- _What you need to do_
How many lines in the rows below contain the string "Zonguldak" with matching case? Reply with the number alone.

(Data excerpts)
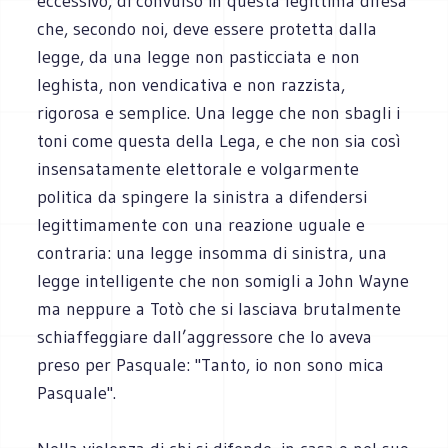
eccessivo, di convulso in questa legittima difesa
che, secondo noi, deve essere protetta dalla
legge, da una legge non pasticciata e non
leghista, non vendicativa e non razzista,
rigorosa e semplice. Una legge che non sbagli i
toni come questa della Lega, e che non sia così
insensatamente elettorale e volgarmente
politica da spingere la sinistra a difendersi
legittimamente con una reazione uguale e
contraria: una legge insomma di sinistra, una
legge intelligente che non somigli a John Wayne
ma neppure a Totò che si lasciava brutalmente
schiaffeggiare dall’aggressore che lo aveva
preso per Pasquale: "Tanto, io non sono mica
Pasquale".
...
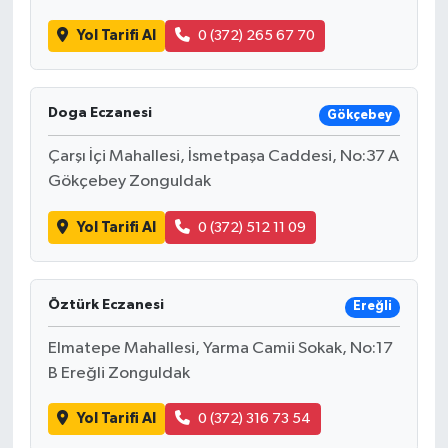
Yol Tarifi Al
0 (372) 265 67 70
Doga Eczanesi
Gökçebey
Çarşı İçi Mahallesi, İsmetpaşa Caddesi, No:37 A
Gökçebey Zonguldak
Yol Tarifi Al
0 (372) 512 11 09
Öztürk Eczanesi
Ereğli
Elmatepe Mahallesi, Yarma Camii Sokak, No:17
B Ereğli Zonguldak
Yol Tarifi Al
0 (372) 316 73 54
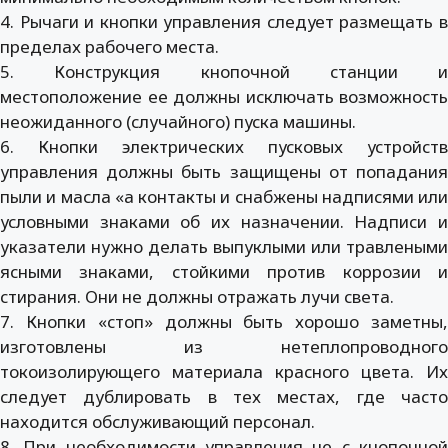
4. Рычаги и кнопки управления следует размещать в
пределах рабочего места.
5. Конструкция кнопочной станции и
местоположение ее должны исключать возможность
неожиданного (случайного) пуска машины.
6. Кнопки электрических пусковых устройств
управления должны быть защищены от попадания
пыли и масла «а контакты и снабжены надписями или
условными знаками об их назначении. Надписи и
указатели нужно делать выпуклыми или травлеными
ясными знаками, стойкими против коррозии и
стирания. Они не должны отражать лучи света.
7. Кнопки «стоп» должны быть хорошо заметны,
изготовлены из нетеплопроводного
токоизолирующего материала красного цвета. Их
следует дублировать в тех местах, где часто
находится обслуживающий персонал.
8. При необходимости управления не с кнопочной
* * *
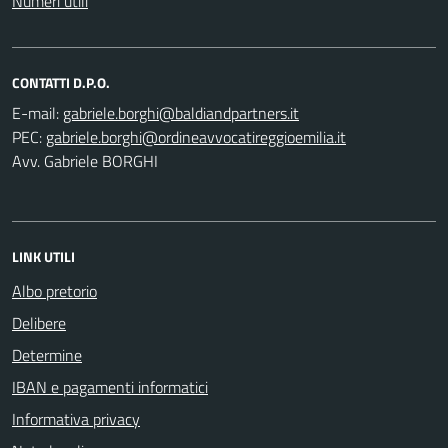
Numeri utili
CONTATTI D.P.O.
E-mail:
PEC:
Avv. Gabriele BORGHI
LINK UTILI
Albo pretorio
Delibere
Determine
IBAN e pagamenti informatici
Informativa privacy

- _Result for this exercise_
2